Car designer and entrepreneur Henrik Fisker has tried his hand at several automotive ventures over the years— from his modified Mercedes SL Roadsters and BMW 6 Series coupes to souped-up Ford Mustangs and the electric Karma. Fisker, however, is now hanging his hopes on the Ocean EV, a compact electric SUV with a revolving infotainment display and interior elements made from recycled materials.
The Fisker Ocean EV, a compact electric SUV with a revolving infotainment display and interior elements made from recycled materials.
Photo: Courtesy of Fisker Inc.
The platform underneath is built by Magna Steyer and will be offered in four trims, starting with the single-motor, 275 hp Sport model with an estimated range of 250 miles and a starting price of $37,499. The top-of-the-line Extreme edition features two motors and an all-wheel-drive configuration. It will also have a purported range of more than 350 miles and a zero-to-60 mph time of 3.6 seconds—all for just $68,999.
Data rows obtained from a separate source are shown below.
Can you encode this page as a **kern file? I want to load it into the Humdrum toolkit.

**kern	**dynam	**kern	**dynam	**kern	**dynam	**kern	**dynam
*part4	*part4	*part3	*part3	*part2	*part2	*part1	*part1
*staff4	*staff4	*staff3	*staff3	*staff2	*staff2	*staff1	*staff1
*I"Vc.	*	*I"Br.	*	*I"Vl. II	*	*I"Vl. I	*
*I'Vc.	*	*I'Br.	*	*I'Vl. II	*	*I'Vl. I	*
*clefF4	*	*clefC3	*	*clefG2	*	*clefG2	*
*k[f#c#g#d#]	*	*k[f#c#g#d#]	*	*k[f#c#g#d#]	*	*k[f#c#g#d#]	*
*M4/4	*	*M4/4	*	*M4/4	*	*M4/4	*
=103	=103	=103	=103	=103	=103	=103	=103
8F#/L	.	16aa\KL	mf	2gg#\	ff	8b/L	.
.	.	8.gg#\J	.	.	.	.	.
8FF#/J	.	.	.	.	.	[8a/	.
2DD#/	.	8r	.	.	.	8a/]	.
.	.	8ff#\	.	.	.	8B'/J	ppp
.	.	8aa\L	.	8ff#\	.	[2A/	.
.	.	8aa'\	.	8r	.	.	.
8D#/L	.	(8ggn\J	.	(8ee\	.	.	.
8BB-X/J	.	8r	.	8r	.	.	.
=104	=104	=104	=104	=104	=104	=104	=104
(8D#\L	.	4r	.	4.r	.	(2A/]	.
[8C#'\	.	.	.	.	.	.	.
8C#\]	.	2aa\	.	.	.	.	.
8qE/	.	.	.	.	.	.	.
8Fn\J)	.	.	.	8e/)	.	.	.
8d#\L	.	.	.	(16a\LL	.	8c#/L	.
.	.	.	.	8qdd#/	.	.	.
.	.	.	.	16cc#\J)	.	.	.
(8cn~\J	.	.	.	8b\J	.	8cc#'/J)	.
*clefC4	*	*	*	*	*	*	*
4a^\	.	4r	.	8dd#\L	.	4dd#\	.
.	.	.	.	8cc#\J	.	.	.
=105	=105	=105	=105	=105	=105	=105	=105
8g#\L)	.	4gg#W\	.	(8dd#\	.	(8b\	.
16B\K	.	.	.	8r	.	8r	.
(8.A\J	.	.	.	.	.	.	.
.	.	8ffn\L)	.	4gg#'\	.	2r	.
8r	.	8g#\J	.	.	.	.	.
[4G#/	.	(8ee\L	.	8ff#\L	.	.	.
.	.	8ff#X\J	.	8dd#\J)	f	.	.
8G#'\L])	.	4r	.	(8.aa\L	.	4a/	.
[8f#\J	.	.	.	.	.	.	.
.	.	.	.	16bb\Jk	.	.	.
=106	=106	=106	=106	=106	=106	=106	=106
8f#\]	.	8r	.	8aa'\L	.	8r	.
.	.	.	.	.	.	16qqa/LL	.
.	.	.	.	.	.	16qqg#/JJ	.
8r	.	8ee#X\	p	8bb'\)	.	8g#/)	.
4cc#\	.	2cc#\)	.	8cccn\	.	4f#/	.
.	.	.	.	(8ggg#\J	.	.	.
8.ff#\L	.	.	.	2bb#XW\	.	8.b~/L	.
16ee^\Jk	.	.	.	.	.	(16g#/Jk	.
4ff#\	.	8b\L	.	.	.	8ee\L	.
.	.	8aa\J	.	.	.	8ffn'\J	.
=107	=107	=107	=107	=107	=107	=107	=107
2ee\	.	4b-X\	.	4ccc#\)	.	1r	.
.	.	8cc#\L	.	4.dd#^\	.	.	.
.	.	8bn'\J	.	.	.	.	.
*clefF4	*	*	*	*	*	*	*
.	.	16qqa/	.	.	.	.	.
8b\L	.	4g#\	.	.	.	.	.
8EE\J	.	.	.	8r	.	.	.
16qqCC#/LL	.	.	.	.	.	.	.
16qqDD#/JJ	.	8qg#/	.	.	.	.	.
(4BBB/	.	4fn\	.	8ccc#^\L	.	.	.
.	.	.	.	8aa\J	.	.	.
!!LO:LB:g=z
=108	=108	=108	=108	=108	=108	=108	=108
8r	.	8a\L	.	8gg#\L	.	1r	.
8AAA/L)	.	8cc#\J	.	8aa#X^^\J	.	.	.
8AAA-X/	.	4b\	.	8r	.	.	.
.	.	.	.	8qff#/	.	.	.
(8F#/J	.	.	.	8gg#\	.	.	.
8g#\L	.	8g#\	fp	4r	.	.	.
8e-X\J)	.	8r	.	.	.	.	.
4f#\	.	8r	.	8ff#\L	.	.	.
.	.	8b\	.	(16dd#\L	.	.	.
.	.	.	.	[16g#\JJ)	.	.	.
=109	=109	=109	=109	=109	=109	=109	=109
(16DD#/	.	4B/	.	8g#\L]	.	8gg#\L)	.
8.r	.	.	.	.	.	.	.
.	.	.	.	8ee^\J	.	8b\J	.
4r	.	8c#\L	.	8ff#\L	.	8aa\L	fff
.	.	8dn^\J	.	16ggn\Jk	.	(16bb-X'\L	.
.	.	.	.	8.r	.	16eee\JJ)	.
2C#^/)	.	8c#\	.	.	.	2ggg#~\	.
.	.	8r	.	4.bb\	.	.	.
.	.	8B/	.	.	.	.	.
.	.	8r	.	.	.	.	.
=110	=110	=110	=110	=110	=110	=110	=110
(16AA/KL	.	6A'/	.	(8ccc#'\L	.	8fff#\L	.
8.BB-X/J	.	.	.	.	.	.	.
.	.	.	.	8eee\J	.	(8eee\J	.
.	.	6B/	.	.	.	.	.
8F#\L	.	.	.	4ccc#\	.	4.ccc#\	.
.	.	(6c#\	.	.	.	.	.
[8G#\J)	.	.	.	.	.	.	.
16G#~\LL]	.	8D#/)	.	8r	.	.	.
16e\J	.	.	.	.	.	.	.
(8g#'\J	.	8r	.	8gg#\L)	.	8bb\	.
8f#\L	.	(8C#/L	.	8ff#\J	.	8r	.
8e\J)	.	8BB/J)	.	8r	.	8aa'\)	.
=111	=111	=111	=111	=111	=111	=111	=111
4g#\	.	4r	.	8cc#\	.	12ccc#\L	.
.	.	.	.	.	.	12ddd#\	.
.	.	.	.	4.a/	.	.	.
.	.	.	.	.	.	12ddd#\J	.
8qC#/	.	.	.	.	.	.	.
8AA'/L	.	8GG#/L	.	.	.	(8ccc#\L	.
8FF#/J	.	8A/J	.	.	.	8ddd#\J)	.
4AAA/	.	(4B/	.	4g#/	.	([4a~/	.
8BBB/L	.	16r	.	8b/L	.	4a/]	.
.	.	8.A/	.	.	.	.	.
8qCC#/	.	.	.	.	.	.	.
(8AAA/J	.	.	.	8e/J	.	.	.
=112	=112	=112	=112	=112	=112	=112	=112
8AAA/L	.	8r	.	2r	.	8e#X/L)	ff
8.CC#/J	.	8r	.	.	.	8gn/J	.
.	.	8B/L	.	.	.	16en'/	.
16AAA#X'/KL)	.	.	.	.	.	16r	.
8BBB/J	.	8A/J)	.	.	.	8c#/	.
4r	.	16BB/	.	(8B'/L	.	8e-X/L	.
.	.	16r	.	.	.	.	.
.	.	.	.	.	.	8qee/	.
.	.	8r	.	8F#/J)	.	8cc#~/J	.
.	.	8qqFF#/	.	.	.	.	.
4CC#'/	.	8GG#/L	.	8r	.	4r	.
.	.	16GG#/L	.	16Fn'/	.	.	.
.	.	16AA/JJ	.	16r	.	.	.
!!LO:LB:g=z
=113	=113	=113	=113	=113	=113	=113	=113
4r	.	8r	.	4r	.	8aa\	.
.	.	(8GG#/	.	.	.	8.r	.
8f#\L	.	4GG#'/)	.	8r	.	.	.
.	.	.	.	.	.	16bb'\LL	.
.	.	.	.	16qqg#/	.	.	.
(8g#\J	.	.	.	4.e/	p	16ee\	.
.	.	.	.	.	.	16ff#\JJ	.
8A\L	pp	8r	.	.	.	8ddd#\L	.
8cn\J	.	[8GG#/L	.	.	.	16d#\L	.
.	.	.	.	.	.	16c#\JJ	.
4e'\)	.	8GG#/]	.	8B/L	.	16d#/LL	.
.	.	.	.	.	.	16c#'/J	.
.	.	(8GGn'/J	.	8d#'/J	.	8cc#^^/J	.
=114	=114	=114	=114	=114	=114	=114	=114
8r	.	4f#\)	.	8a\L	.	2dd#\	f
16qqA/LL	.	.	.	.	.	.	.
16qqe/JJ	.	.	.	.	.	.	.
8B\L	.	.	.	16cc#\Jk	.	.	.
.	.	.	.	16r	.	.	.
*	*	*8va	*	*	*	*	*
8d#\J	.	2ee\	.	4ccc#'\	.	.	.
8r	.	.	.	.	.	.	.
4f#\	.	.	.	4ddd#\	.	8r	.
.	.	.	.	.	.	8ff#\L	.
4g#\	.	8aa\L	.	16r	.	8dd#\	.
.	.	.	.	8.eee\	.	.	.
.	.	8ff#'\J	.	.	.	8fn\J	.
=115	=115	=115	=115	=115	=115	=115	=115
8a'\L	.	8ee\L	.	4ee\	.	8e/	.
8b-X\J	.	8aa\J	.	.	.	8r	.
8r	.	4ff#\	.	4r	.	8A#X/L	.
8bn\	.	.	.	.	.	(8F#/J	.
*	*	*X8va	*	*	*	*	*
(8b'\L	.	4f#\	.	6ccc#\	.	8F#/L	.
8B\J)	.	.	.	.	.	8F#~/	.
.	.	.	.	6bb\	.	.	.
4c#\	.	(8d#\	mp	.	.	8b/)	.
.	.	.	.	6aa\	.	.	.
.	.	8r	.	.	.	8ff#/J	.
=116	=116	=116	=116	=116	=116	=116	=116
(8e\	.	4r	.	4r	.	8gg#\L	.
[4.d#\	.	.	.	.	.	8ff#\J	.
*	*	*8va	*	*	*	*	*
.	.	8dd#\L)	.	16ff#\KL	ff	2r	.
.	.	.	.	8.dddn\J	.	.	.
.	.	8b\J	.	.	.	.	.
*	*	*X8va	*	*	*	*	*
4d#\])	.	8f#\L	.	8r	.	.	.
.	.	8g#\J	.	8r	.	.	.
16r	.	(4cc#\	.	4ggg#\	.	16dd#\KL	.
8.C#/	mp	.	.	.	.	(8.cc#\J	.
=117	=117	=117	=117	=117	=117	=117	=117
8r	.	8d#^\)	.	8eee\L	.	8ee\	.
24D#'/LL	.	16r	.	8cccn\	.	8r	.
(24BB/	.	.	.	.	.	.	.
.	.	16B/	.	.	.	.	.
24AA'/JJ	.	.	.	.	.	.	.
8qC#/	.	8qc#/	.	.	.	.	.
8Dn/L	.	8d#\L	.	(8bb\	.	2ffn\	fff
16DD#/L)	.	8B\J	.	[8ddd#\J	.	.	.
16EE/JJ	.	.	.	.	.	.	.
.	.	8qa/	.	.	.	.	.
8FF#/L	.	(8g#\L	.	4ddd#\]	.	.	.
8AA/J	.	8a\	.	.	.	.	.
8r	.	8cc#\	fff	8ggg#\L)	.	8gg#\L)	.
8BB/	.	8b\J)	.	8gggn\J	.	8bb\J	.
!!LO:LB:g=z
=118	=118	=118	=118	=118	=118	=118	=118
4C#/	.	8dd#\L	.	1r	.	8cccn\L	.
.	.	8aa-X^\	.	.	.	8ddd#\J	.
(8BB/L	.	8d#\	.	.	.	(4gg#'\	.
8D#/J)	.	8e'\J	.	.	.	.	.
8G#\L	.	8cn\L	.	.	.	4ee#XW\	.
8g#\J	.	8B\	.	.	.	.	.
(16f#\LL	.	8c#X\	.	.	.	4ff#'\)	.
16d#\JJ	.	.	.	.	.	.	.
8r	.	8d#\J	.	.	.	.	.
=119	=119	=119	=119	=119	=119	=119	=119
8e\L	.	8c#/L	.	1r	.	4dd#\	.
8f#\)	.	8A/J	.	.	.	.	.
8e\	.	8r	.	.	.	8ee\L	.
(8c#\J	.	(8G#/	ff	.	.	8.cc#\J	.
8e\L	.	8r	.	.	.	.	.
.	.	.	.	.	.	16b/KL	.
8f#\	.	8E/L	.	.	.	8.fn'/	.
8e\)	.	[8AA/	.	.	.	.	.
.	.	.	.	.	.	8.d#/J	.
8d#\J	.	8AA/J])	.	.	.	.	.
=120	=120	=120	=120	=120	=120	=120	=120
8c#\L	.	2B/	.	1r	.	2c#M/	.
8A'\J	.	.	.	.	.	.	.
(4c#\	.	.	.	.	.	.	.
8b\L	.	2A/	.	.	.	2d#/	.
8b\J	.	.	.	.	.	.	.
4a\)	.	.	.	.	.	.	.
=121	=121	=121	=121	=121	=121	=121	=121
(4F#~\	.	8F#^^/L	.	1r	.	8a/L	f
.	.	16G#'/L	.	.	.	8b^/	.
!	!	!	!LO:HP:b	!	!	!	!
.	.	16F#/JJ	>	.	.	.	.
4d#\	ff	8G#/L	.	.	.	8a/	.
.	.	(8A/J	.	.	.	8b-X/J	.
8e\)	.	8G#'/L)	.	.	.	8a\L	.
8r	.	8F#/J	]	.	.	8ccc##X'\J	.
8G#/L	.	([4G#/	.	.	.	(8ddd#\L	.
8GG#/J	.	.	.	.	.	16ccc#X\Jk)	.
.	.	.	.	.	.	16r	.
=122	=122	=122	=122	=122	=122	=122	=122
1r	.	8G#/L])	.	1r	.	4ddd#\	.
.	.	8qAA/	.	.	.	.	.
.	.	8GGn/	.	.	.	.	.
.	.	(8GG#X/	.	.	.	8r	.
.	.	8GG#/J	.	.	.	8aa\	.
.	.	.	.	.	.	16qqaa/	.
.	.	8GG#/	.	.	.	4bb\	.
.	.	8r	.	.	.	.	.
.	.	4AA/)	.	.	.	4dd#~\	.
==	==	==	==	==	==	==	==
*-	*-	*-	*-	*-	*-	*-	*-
Nascent automotive company VinFast unveiled two models in Los Angeles, the e35 and e36 crossover BEVs. Both were penned by design house Pininfarina, the same firm responsible for some of the most iconic designs in automotive history. Owned by Vietnamese conglomerate VinGroup, VinFast’s offerings may not be competing in a concours d’elegance anytime soon, but the vehicles boast good proportions, a unique face and a spacious interior dominated by a large central display screen and a unique shifter on the center console.
The VinFast e36, penned by Pininfarina.
Photo: Courtesy of VinFast.
A single-motor version makes 201 hp and 236 ft lbs of torque, while a dual-motor option makes 402 hp, although it isn’t yet clear whether both power trains will be available stateside. VinFast says deliveries of its EVs should begin at the end of 2022, with pricing yet to be announced.